### Exercise A
Print the lines of the listing without any changes, from the first line of the listing through the line containing "احان عملیات تروریست", with both of those lines included.

### Selected text
..............................

Oct. 18, 2010

This morning’s formal announcement that the Holy Father has accepted my resignation from my administrative responsibilities as Auxiliary Bishop (in accordance with canon 401, paragraph 1) offers the opportunity for an immediate expression of my deep gratitude to God for the opportunity to serve God’s people here in southeastern Wisconsin in this fashion for these many decades. Pope Benedict XVI’s kindness to me over the years has been deeply appreciated.

These years have not always been easy, but they have inevitably offered many experiences of God’s loving mercy, grace and growth. To have lived this time in the empowering spirit of the Second Vatican Council on the one hand, but also to have experienced personally the profound sorrows of the church from the effects of the abuse of our children and youth has been a deep and painful immersion into the Lord’s Paschal Mystery. Through it all, we know that our God is always and ever an almighty source of healing and new beginnings.

Our clergy continue to stand as good and faithful brothers, “partners in the work of the Gospel.” Our people remain wise and generous in the presence of so much divine grace. Our parish communities are very vital. Looking back over the years in which I have been privileged to work under the leadership of Archbishops Cousins, Weakland, Dolan and now Jerome E. Listecki, I know that I have been enormously blessed indeed!

..............................

### Stored data entries

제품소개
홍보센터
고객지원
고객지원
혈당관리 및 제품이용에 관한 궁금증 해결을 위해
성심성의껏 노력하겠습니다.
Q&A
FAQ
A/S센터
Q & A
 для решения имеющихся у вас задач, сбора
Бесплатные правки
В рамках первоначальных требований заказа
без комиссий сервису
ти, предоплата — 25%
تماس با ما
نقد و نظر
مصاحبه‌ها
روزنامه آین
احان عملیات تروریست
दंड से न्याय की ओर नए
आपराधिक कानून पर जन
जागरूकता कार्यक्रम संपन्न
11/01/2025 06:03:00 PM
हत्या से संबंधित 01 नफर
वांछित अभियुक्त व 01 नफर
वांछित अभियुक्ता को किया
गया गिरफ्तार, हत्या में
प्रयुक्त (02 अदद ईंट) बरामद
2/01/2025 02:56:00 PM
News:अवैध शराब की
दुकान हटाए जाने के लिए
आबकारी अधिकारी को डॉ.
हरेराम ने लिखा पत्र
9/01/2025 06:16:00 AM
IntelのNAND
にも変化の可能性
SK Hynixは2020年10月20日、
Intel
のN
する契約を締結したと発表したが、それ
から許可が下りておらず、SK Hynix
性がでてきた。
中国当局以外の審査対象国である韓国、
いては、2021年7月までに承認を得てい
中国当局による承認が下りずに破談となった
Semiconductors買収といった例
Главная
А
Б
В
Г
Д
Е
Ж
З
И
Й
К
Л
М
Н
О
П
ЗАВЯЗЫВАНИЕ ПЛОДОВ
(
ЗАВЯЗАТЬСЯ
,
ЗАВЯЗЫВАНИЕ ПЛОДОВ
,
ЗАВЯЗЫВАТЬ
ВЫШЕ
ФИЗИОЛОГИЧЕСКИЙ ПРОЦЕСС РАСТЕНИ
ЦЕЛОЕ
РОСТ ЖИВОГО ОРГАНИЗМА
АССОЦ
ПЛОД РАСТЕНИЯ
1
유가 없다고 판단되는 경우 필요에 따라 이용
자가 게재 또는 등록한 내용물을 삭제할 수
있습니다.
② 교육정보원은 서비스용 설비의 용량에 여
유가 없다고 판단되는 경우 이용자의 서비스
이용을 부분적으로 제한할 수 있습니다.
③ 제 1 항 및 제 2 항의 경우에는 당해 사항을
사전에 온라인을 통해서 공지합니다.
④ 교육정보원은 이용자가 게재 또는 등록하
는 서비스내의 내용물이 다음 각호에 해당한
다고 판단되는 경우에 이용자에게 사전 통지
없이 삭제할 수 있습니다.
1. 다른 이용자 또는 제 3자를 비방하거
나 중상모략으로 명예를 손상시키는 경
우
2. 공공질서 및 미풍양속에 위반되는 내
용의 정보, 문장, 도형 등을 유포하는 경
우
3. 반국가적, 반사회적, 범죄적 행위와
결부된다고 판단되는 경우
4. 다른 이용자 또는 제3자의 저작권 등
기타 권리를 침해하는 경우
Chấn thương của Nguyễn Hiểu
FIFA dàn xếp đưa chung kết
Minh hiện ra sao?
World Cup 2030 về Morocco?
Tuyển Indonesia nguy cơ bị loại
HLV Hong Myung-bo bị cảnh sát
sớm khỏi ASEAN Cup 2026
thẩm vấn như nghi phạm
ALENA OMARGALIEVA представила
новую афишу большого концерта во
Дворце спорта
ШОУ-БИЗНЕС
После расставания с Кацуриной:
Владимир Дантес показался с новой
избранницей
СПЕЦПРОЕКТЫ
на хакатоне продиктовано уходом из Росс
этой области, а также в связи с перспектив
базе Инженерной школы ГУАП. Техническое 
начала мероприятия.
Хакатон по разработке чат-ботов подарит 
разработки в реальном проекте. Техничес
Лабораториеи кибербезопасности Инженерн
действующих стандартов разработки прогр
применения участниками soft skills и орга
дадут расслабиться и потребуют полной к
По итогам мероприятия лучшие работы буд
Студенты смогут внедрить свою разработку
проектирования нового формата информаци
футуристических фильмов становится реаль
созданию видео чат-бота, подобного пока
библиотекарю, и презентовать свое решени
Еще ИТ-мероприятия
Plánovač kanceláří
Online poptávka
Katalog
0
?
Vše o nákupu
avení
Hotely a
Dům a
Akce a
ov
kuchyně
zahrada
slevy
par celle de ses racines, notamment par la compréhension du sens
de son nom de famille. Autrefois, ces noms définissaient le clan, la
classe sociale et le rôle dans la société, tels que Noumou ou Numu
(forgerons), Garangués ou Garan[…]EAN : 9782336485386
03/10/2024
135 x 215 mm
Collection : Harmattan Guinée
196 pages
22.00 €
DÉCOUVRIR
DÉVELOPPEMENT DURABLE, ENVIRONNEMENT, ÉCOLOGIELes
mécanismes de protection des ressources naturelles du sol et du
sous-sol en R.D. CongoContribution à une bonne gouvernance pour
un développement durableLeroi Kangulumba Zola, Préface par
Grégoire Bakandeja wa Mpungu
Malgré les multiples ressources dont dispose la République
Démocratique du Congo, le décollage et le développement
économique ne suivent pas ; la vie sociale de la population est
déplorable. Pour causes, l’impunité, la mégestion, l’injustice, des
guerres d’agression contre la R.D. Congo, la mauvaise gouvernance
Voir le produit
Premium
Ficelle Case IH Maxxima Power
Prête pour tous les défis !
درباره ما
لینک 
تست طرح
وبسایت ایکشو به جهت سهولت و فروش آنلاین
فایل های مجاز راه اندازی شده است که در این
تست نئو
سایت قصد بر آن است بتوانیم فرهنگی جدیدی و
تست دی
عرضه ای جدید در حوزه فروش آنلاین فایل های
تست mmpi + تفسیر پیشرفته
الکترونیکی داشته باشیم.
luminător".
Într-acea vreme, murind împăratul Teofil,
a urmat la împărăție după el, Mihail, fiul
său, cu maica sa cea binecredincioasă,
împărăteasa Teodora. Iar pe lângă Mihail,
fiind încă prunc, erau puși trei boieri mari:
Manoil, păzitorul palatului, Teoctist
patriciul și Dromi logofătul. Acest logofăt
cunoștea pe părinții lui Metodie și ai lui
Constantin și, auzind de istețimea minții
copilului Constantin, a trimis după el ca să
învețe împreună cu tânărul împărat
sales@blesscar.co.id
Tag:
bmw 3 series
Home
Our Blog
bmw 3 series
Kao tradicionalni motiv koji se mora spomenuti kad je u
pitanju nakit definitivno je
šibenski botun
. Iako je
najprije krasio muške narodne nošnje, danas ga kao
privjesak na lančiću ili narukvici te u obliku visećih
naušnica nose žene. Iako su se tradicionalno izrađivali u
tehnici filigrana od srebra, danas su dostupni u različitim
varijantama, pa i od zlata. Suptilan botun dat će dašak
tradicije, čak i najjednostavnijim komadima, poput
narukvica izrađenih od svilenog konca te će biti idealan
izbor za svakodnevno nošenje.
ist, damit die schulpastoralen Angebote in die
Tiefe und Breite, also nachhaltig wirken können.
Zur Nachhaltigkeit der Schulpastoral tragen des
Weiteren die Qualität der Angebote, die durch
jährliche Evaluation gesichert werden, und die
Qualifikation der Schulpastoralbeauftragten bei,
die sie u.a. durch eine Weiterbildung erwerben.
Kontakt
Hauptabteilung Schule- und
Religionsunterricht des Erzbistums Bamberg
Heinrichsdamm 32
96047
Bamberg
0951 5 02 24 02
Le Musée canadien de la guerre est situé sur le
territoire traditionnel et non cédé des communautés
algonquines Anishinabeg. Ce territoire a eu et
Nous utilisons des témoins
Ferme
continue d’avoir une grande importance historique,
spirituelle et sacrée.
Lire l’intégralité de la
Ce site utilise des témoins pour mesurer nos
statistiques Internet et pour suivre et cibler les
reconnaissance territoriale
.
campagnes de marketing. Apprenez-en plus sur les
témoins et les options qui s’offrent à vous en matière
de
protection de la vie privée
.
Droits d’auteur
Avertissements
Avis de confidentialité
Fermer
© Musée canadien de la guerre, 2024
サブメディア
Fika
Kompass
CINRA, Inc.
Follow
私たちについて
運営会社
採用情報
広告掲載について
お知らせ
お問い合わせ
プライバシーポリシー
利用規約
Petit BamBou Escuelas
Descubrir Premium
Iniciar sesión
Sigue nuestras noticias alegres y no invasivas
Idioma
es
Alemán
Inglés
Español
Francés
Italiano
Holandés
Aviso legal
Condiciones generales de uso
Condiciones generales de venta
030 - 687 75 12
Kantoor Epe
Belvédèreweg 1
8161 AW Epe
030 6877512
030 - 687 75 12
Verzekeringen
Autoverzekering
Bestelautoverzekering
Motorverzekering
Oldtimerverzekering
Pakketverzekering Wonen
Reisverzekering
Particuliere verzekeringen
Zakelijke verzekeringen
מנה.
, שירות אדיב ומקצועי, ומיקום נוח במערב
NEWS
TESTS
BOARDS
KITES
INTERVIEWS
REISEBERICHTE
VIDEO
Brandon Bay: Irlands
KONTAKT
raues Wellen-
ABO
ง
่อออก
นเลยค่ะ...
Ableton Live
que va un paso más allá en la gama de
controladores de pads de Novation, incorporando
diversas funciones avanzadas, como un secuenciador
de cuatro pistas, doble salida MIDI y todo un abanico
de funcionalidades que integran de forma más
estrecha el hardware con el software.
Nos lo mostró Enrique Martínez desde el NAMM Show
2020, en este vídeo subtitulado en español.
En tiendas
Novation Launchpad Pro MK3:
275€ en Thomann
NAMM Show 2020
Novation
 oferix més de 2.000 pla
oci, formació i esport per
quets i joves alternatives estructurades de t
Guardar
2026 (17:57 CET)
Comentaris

..............................

### Exercise B
Output the entire resignation statement without any changes.

### Written response A
제품소개
홍보센터
고객지원
고객지원
혈당관리 및 제품이용에 관한 궁금증 해결을 위해
성심성의껏 노력하겠습니다.
Q&A
FAQ
A/S센터
Q & A
 для решения имеющихся у вас задач, сбора
Бесплатные правки
В рамках первоначальных требований заказа
без комиссий сервису
ти, предоплата — 25%
تماس با ما
نقد و نظر
مصاحبه‌ها
روزنامه آین
احان عملیات تروریست

### Written response B
Oct. 18, 2010

This morning’s formal announcement that the Holy Father has accepted my resignation from my administrative responsibilities as Auxiliary Bishop (in accordance with canon 401, paragraph 1) offers the opportunity for an immediate expression of my deep gratitude to God for the opportunity to serve God’s people here in southeastern Wisconsin in this fashion for these many decades. Pope Benedict XVI’s kindness to me over the years has been deeply appreciated.

These years have not always been easy, but they have inevitably offered many experiences of God’s loving mercy, grace and growth. To have lived this time in the empowering spirit of the Second Vatican Council on the one hand, but also to have experienced personally the profound sorrows of the church from the effects of the abuse of our children and youth has been a deep and painful immersion into the Lord’s Paschal Mystery. Through it all, we know that our God is always and ever an almighty source of healing and new beginnings.

Our clergy continue to stand as good and faithful brothers, “partners in the work of the Gospel.” Our people remain wise and generous in the presence of so much divine grace. Our parish communities are very vital. Looking back over the years in which I have been privileged to work under the leadership of Archbishops Cousins, Weakland, Dolan and now Jerome E. Listecki, I know that I have been enormously blessed indeed!